Thursday, August 25, 2005

The price is definitely NOT right.

Just another example of the intersection of class (and inevitably race & gender) issues with environmental issues:

A recent study by researchers at the University of California-Davis reported that U.S. shoppers who consistently choose healthy foods spend nearly 20 percent more on groceries. The study also said the higher price of these healthier choices can consume 35 to 40 percent of a low-income family's grocery budget. That's bad news for public health. It's also bad news for the organic-food market, since organics usually carry the highest price tag of all the healthy stuff out there.

The above quote comes from today's Grist article, "Cost in Translation," about the high costs of eating organic food. What's alarming to me is that organic is merely a subset of "healthy foods"-- and the study reports that shoppers who choose healthy foods (not just organic) spend a great deal more on groceries than other folks.

What does this mean for people with tight incomes and demanding schedules? As a grad student, I find myself picking up fast food much more frequently than I did as a corporate "professional." It's cheaper and, well, faster -- and I don't have to spend time wedged into my 3x3 "kitchen" for time consuming prep and clean-up (ever tried to make a "well-balanced meal" in a coat closet?). As a result, I feel less healthy and I've put on a few pounds more than I would like.

What does this mean? People who can't (or can barely) afford insurance or healthcare are also those who are unable to afford some of the best "preventive medicine" available -- healthy food. Or they're unable to find it because their local groceries don't stock it, or stock spoiled or spoiling produce and other perishable goods. It's a vicious cycle that keeps people poor, fat, and sick.

You can read a brief of the UC Davis study in pdf format here:

Here's an excerpt:
An alarming increase in such chronic diseases as obesity, diabetes, cardiovascular disease, hypertension and stroke, and some types of cancer has occurred over the past decade (Kant 2004). Improving diet quality by eating more whole grains and fruit and vegetables, and by eating less fat and refined sugar could help lower the incidence or severity of these diseases.

Avoiding and managing chronic disease, not surprisingly, is (and has been for quite some time) a class issue. It used to be that people couldn't afford food-- now they can't afford the right foods.

Can't afford the foods that help you avoid chronic disease? Can't afford to spend leisure time exercising (translation: don't have leisure time because you're working two jobs to pay your rent)? Can't afford healthcare, medicine and treatment for the chronic disease you developed because you were too cash- and time-strapped to avoid it? Too freaking bad. It's probably your fault anyway. Maybe you're a sinner, or stupid, or lazy.

It seems that people assume that overweight and obese people deserve to be unhealthy because they have made poor choices regarding their health. I've even heard people remark that overweight, poor people must not be that poor, as they clearly have been able to afford the food that has made them overweight. What, are poor people supposed to starve themselves to be authentic? In times past (and still in some cultures), obesity was a mark of prosperity -- gout was the rich man's disease. Not so these days, when a stick-thin figure is a sign of wealth and the ability to afford a personal trainer and dietician. It's McDonald's that has the dollar value menu, not Spago or the new raw food restaurants cropping up in urban areas across the nation.
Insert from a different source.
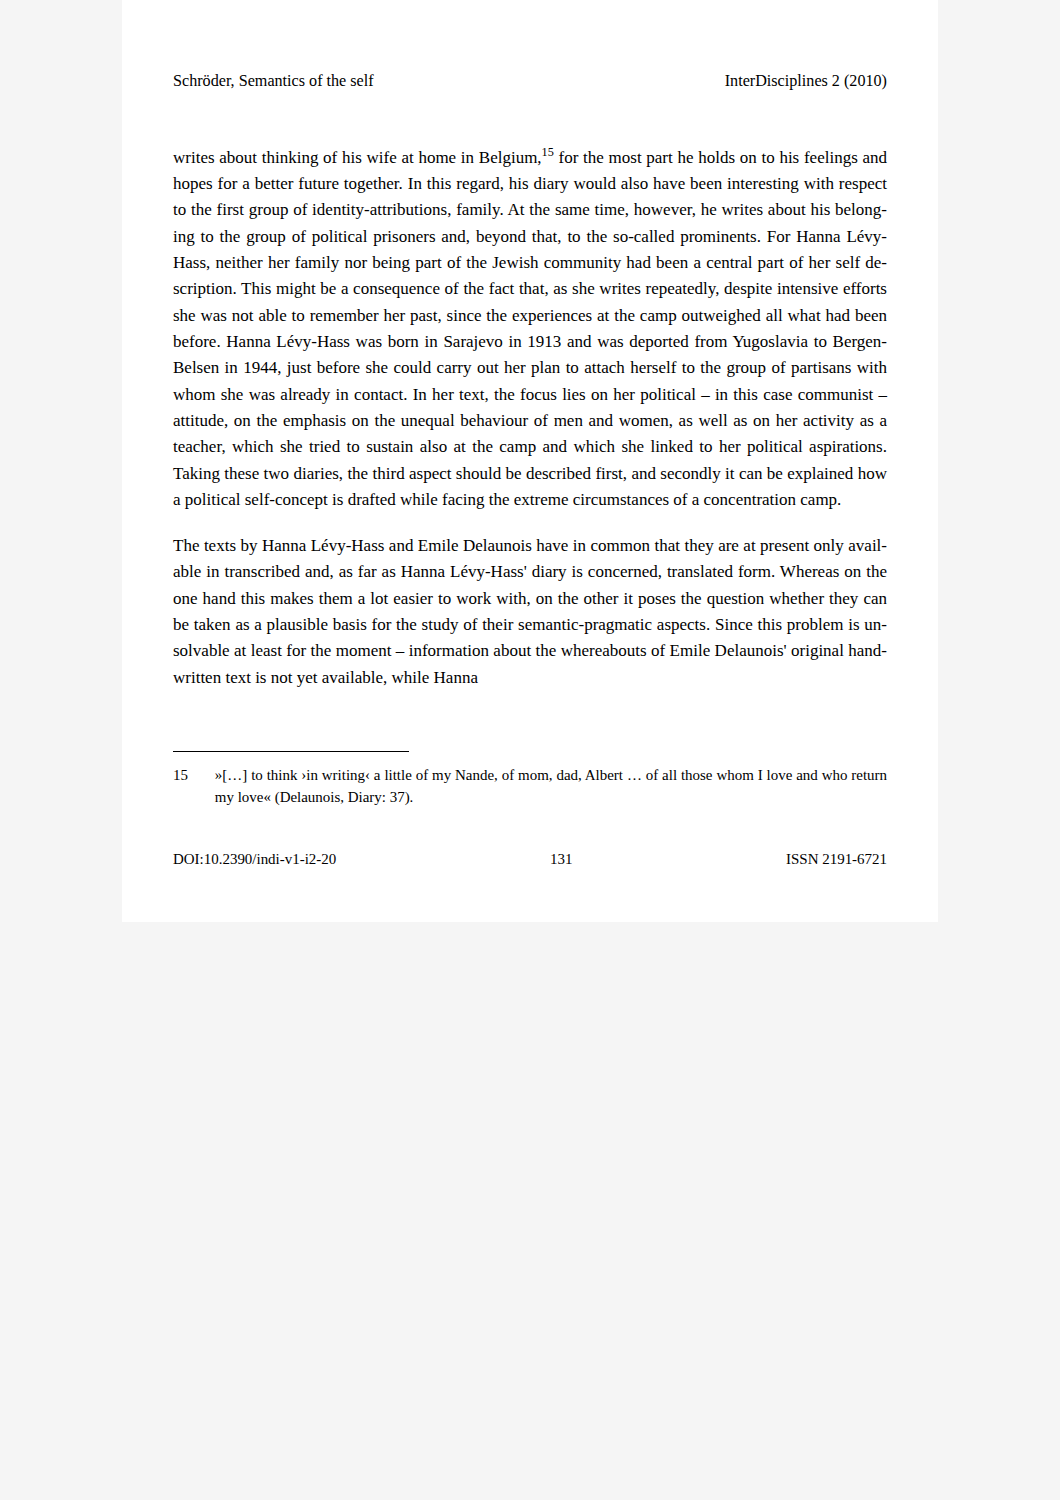Schröder, Semantics of the self InterDisciplines 2 (2010)
writes about thinking of his wife at home in Belgium,15 for the most part he holds on to his feelings and hopes for a better future together. In this regard, his diary would also have been interesting with respect to the first group of identity-attributions, family. At the same time, however, he writes about his belonging to the group of political prisoners and, beyond that, to the so-called prominents. For Hanna Lévy-Hass, neither her family nor being part of the Jewish community had been a central part of her self description. This might be a consequence of the fact that, as she writes repeatedly, despite intensive efforts she was not able to remember her past, since the experiences at the camp outweighed all what had been before. Hanna Lévy-Hass was born in Sarajevo in 1913 and was deported from Yugoslavia to Bergen-Belsen in 1944, just before she could carry out her plan to attach herself to the group of partisans with whom she was already in contact. In her text, the focus lies on her political – in this case communist – attitude, on the emphasis on the unequal behaviour of men and women, as well as on her activity as a teacher, which she tried to sustain also at the camp and which she linked to her political aspirations. Taking these two diaries, the third aspect should be described first, and secondly it can be explained how a political self-concept is drafted while facing the extreme circumstances of a concentration camp.
The texts by Hanna Lévy-Hass and Emile Delaunois have in common that they are at present only available in transcribed and, as far as Hanna Lévy-Hass' diary is concerned, translated form. Whereas on the one hand this makes them a lot easier to work with, on the other it poses the question whether they can be taken as a plausible basis for the study of their semantic-pragmatic aspects. Since this problem is unsolvable at least for the moment – information about the whereabouts of Emile Delaunois' original handwritten text is not yet available, while Hanna
15 »[…] to think ›in writing‹ a little of my Nande, of mom, dad, Albert … of all those whom I love and who return my love« (Delaunois, Diary: 37).
DOI:10.2390/indi-v1-i2-20 131 ISSN 2191-6721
Even more alarming is the fact that I could spend $1 for a double cheeseburger, or $1 for one (1) non-organic red bell pepper at the grocery. That just doesn't make sense.
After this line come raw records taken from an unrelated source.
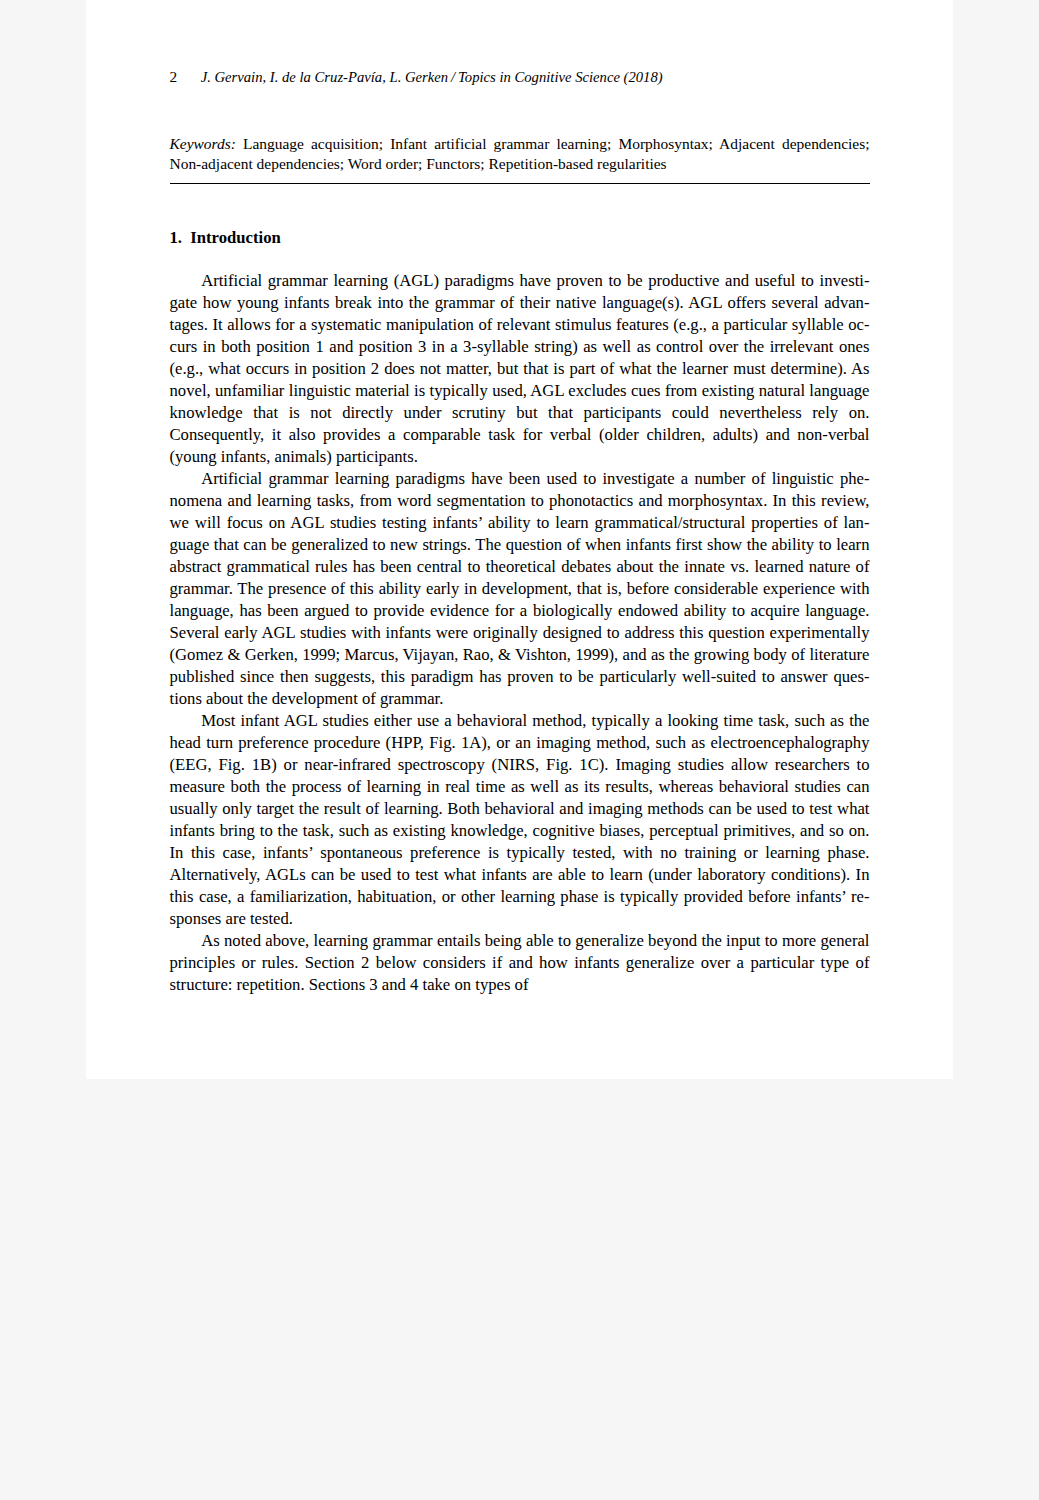2 J. Gervain, I. de la Cruz-Pavía, L. Gerken / Topics in Cognitive Science (2018)
Keywords: Language acquisition; Infant artificial grammar learning; Morphosyntax; Adjacent dependencies; Non-adjacent dependencies; Word order; Functors; Repetition-based regularities
1. Introduction
Artificial grammar learning (AGL) paradigms have proven to be productive and useful to investigate how young infants break into the grammar of their native language(s). AGL offers several advantages. It allows for a systematic manipulation of relevant stimulus features (e.g., a particular syllable occurs in both position 1 and position 3 in a 3-syllable string) as well as control over the irrelevant ones (e.g., what occurs in position 2 does not matter, but that is part of what the learner must determine). As novel, unfamiliar linguistic material is typically used, AGL excludes cues from existing natural language knowledge that is not directly under scrutiny but that participants could nevertheless rely on. Consequently, it also provides a comparable task for verbal (older children, adults) and non-verbal (young infants, animals) participants.
Artificial grammar learning paradigms have been used to investigate a number of linguistic phenomena and learning tasks, from word segmentation to phonotactics and morphosyntax. In this review, we will focus on AGL studies testing infants’ ability to learn grammatical/structural properties of language that can be generalized to new strings. The question of when infants first show the ability to learn abstract grammatical rules has been central to theoretical debates about the innate vs. learned nature of grammar. The presence of this ability early in development, that is, before considerable experience with language, has been argued to provide evidence for a biologically endowed ability to acquire language. Several early AGL studies with infants were originally designed to address this question experimentally (Gomez & Gerken, 1999; Marcus, Vijayan, Rao, & Vishton, 1999), and as the growing body of literature published since then suggests, this paradigm has proven to be particularly well-suited to answer questions about the development of grammar.
Most infant AGL studies either use a behavioral method, typically a looking time task, such as the head turn preference procedure (HPP, Fig. 1A), or an imaging method, such as electroencephalography (EEG, Fig. 1B) or near-infrared spectroscopy (NIRS, Fig. 1C). Imaging studies allow researchers to measure both the process of learning in real time as well as its results, whereas behavioral studies can usually only target the result of learning. Both behavioral and imaging methods can be used to test what infants bring to the task, such as existing knowledge, cognitive biases, perceptual primitives, and so on. In this case, infants’ spontaneous preference is typically tested, with no training or learning phase. Alternatively, AGLs can be used to test what infants are able to learn (under laboratory conditions). In this case, a familiarization, habituation, or other learning phase is typically provided before infants’ responses are tested.
As noted above, learning grammar entails being able to generalize beyond the input to more general principles or rules. Section 2 below considers if and how infants generalize over a particular type of structure: repetition. Sections 3 and 4 take on types of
Of course, if you add up the hidden costs of consuming that $1 double cheeseburger (healthcare, environmental damage, labor costs, etcetera), it costs much more than the bell pepper-- but that's not what I'm thinking about two weeks into the month when most of my paycheck has been parceled out to my creditors and I still have to feed myself (and if I'm lucky, my children and my pets and my spouse). It's about that time that one's tolerance for well-meaning theory goes out the window, and one wishes that the hippies would shove their "joys of organic gardening" and saving the environment and the animals crap up their collective ass. Now there's a dilemma for you ethicists. So solve it, already.